Professor Bill Loving's case focused on a state law that bans users on state-owned computers from accessing pornography on the Net. The law was passed unanimously by the Oklahoma House and Senate in April.

An Oklahoma court heard Loving's challenge on January 18, which he filed last spring after the university barred campus access to almost 200 Internet newsgroups in the "alt.sex" area of Usenet.

U.S. District Court Judge Wayne Alley ruled yesterday that Loving failed to prove that his constitutional rights under the First Amendment were violated when the university banned the newsgroups.

Loving claimed the university's move was censorship and prior restraint. If the court had ruled in his favor, Oklahoma universities would be exempt from the law.
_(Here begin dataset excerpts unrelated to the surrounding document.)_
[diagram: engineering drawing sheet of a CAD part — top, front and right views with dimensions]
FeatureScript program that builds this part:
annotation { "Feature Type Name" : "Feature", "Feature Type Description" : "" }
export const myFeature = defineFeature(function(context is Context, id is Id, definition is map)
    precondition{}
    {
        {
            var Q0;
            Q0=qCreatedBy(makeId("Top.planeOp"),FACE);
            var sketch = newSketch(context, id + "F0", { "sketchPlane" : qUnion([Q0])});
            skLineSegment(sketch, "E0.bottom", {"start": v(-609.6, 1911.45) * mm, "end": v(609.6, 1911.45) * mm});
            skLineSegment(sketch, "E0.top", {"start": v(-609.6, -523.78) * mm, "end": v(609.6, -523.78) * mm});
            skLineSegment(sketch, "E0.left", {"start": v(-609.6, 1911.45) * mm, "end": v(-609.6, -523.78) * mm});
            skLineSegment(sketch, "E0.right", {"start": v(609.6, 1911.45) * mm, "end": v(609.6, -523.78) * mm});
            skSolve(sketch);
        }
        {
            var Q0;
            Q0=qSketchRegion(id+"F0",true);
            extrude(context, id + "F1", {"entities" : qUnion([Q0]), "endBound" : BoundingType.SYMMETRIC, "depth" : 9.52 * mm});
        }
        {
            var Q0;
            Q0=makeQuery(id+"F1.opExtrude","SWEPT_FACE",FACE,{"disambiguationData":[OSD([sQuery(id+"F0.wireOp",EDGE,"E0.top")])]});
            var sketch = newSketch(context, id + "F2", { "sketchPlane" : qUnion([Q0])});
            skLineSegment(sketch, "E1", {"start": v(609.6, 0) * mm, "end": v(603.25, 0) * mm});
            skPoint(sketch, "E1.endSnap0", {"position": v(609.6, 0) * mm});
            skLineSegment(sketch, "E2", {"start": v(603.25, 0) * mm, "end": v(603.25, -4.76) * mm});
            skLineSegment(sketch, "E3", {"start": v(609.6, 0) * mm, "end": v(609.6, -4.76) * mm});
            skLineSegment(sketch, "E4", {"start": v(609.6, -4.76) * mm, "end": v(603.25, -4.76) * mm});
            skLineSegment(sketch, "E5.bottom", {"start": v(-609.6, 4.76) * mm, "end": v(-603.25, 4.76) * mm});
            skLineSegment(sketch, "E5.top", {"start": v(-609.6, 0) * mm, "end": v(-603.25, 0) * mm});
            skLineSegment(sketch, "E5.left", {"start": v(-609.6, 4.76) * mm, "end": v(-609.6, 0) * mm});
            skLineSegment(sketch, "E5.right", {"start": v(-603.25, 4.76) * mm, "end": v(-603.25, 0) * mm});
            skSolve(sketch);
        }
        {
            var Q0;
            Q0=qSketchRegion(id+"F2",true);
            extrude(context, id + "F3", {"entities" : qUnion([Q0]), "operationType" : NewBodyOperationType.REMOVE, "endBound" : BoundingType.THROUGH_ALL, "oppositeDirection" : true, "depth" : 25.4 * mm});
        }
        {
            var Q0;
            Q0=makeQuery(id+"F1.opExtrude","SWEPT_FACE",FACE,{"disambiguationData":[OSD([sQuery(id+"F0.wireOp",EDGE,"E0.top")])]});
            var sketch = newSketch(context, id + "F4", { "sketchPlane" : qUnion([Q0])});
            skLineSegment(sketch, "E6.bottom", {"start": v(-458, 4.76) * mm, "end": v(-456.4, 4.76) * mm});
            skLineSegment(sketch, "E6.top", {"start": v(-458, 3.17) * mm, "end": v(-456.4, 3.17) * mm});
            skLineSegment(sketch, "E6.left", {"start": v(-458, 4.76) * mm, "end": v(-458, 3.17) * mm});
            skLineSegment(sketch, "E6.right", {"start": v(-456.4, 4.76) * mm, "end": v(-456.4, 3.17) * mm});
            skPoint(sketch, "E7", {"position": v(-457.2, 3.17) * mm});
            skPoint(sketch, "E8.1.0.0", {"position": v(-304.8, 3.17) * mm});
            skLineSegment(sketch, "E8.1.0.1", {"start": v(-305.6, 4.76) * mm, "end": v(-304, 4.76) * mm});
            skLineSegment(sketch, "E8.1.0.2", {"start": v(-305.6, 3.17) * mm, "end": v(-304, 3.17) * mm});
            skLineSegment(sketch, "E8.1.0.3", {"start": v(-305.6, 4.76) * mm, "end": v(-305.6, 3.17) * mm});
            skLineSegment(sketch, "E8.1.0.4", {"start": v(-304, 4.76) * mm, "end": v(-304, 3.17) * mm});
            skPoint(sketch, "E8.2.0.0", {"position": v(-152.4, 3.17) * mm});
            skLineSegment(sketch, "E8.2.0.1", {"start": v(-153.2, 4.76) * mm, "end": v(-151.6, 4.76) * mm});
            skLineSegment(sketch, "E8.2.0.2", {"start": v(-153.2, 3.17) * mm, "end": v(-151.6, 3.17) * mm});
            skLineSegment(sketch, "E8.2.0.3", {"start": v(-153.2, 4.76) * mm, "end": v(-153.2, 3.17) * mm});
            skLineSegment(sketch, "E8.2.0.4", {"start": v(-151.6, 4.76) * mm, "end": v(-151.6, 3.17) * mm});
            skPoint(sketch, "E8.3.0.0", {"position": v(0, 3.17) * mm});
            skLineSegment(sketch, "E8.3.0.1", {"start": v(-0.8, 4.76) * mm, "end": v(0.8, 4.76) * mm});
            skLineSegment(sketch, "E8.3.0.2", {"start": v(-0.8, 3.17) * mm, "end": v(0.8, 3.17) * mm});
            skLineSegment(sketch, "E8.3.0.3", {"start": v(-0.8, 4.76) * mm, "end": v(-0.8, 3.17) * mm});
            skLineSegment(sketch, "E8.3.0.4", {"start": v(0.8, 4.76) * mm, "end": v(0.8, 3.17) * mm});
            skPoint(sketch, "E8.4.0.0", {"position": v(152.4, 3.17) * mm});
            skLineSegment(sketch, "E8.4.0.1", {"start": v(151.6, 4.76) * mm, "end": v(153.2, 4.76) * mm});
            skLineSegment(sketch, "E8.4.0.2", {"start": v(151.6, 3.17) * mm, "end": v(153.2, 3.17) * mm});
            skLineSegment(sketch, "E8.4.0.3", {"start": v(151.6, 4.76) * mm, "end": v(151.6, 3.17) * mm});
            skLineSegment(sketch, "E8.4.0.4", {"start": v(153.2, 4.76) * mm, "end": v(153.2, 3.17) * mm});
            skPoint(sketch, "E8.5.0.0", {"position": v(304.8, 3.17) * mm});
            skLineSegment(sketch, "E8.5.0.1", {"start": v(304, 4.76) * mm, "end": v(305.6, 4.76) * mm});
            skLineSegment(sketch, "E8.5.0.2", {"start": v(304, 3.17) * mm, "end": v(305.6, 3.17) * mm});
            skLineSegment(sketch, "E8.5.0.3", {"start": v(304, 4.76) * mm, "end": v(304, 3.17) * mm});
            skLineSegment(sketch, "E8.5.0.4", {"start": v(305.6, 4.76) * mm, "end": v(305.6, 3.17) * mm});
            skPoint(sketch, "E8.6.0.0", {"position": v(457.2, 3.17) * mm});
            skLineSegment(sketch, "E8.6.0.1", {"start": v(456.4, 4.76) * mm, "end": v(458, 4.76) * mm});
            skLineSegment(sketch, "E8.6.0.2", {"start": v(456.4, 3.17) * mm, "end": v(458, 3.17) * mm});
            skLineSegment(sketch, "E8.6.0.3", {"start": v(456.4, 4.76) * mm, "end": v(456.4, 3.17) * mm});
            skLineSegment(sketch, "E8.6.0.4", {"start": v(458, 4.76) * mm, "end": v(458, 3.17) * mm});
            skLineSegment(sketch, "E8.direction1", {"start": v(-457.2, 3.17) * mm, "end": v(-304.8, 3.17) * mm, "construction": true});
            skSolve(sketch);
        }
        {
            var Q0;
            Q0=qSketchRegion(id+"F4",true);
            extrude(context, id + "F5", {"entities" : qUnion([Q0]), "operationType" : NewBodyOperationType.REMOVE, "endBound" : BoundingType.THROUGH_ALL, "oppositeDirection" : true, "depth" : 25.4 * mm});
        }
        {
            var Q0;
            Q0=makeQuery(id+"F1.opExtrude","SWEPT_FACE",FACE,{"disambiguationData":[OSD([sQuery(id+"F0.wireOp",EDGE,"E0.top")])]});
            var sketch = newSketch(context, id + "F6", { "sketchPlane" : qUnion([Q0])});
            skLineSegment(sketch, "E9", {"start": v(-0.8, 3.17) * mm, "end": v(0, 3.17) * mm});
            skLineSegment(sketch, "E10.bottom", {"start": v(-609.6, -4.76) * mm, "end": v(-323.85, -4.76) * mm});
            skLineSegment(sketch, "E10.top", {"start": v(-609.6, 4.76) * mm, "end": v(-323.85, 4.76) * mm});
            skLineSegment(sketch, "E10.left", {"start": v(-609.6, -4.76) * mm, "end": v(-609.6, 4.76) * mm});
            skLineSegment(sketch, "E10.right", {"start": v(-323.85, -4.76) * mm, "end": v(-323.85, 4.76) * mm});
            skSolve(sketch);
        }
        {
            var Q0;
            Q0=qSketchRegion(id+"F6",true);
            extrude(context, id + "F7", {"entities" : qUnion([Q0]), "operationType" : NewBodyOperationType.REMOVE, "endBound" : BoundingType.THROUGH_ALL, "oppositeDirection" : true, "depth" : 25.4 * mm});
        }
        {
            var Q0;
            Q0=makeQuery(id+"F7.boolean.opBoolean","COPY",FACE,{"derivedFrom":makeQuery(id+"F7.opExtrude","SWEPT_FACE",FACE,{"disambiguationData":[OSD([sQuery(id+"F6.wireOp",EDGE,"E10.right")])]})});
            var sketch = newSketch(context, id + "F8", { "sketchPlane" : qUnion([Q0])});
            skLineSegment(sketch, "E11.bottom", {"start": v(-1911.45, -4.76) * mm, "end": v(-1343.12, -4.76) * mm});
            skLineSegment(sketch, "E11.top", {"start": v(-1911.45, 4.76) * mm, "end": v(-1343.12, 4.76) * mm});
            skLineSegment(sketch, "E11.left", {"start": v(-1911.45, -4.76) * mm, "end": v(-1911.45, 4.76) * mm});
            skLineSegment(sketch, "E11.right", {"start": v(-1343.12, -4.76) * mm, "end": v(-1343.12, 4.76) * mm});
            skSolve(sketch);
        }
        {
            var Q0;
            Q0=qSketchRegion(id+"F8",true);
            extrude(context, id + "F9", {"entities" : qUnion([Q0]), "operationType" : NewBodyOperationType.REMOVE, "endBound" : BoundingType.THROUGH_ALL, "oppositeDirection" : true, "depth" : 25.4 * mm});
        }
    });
Legislators argued, however, that university computers were paid for with tax dollars, and that Oklahomans don't want their money contributing to the distribution of pornography.

The court ruled that "the state, no less than a private owner of property, has the right to preserve the property under its control for the use to which it is lawfully dedicated."

It also ruled that the university's dual-server system introduced this month provides sufficient protection of free speech under the First Amendment.

Oklahoma University set up two new computer servers. One blocks certain alt.sex newsgroups, while the other gives open access to the entire Net, but requires a password to enter. The open-access network requires users to agree that they are using the Net for academic purposes and their age is verified.

To justify their rapid removal of the newsgroups to the court, the university showcased "obscene" pictures downloaded from the blocked newsgroups, such as child pornography and photos displaying sexual acts and nude adults. However, those same photos can still be accessed under the university's current Net access plan.

The case comes amid a nationwide battle against Net censorship. Also on the forefront: the Supreme Court's constitutional test of the Communications Decency Act expected to start this spring, and the American Civil Liberties Union's suit against a similar New York law, which was filed earlier this month.

Oklahoma's resolution is similar to a Virginia law that went into effect July 1. The Virginia law also makes it a crime for state employees to use state computers to access or distribute sexually explicit material.

The ACLU told CNET it will file a case against Virginia law in the next few weeks.

Loving teaches course about mass communications law and censorship. Although he's up for tenure in a few months, he still brought the case against university President David Boren.

"My principles are worth more than a paycheck," he said before the ruling. "If I allowed this to happen, I'd be a hypocrite because I teach my students about the value of the First Amendment."